Task description - Translate into Spanish this sentence from the text on the Face/Interface conference below: "The roster of scheduled speakers was impressive."

Reading text -
==============================
The organizer of Face/Interface was Thomas S. Mullaney, an associate professor of Chinese history at Stanford who has spoken at ATypI and who wrote the canonical book on the history of the Chinese typewriter. Tom is an indefatigable organizer and a generous host, with a clear idea of what is required to make an event like this a success (and a ruthless way with a stopwatch, if speakers run over).

The roster of scheduled speakers was impressive. I knew this would be a notable event, but, as everyone seemed to agree, it turned out to be even better than we had been expecting. There was not a single talk that I was willing to miss, even first thing in the morning, and the interplay among them, dealing with varying languages and technologies and cultures, wove a rich tapestry of ideas. Which is exactly what a scholarly conference ought to do.

Not surprisingly, there were a number of references to an earlier typographic event at Stanford: the famous 1983 ATypI Working Seminar, “The Computer and the Hand in Type Design,” which was recently written about in an article by Ferdinand Ulrich in Eye magazine. That 1983 seminar had been organized by Chuck Bigelow, who at the time was an associate professor of typography at Stanford (the only person ever to hold such a position there – so far). And Bigelow was one of the closing speakers this year, thus tying together these events 33 years apart. (Donald Knuth, also a key figure of the 1983 seminar, dropped by on Friday for a while, though he had no official involvement in this year’s event.) I wouldn’t be surprised if Face/Interface didn’t figure as prominently in future typographic memory as the 1983 gathering has over the last three decades. It felt like a pivotal moment.
==============================
Provided information -
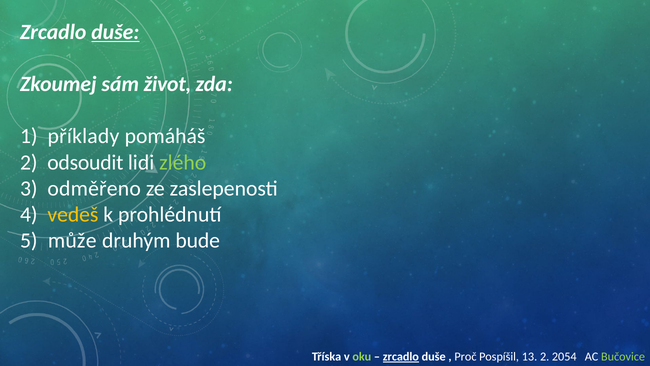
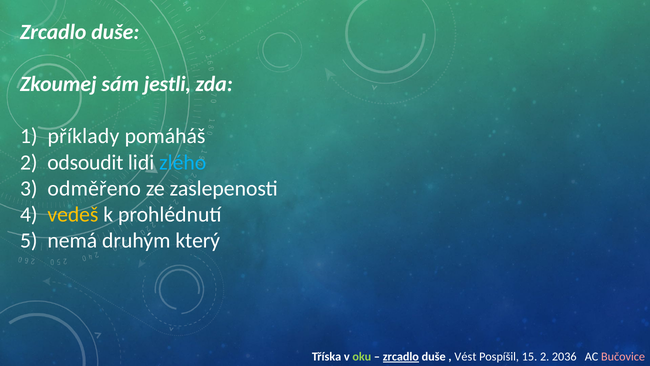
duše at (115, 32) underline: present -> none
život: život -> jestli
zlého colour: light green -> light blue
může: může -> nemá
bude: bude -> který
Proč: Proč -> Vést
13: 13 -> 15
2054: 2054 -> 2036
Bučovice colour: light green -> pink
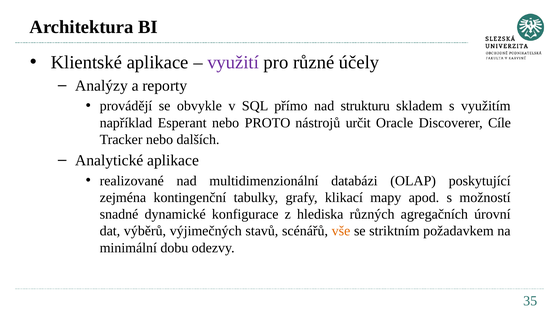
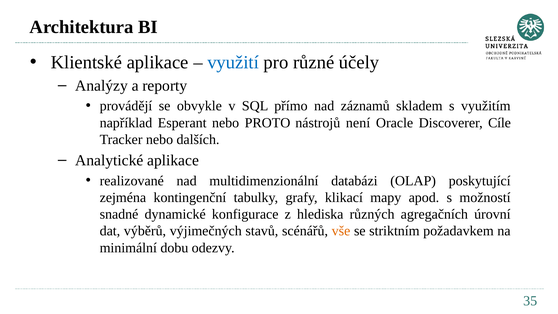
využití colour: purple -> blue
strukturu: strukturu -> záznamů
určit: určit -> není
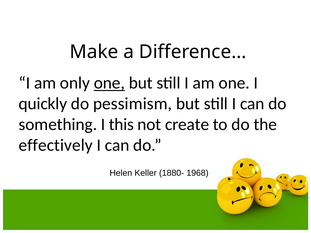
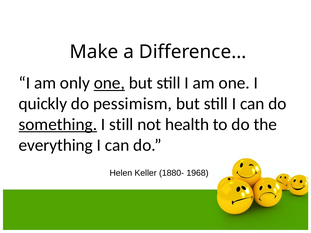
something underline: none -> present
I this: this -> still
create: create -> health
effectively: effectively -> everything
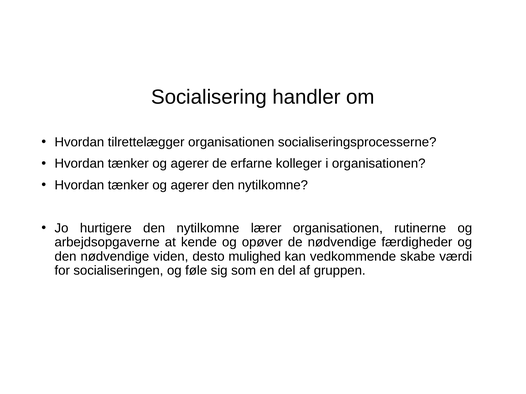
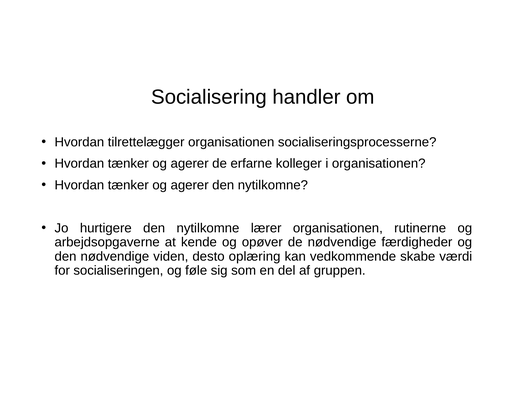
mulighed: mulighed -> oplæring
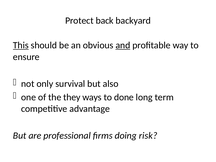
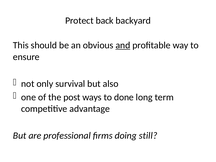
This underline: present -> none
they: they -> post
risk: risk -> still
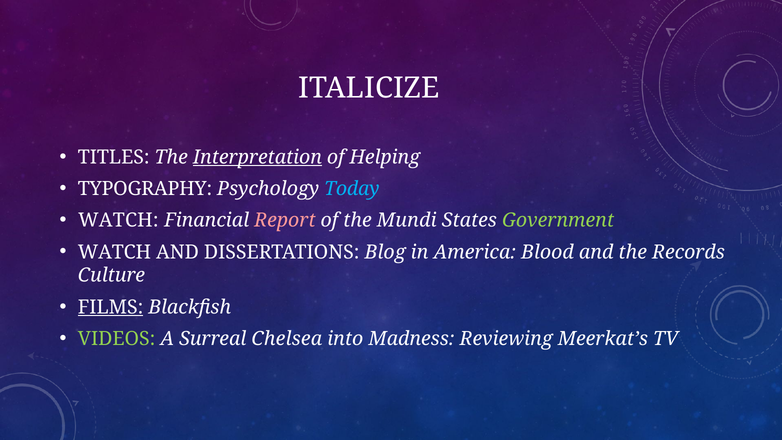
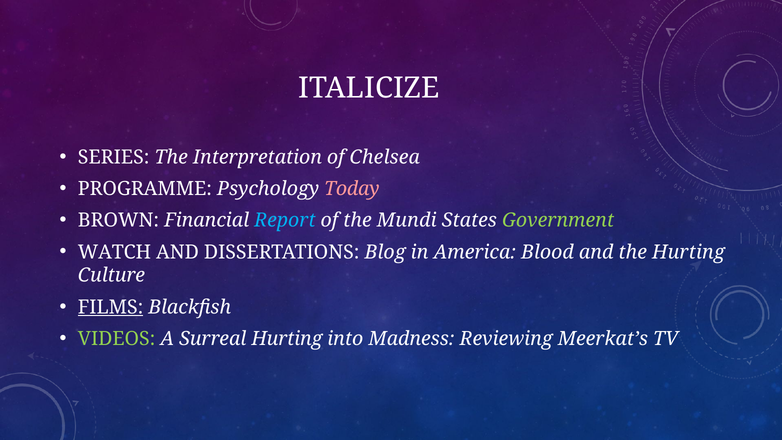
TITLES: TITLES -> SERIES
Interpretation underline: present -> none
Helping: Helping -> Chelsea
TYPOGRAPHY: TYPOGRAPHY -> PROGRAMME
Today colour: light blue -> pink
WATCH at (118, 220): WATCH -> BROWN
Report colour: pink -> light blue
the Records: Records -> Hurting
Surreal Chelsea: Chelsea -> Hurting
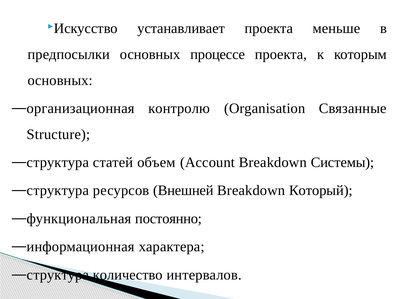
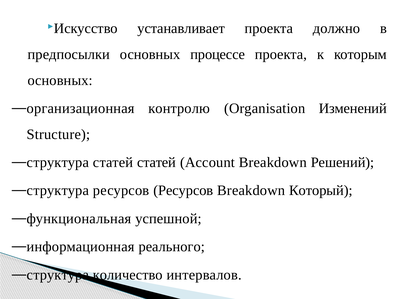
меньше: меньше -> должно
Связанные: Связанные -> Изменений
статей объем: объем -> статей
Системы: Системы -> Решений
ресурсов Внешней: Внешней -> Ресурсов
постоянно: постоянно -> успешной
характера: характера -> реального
==============================
Full solution - La lista de ponentes programados era impresionante.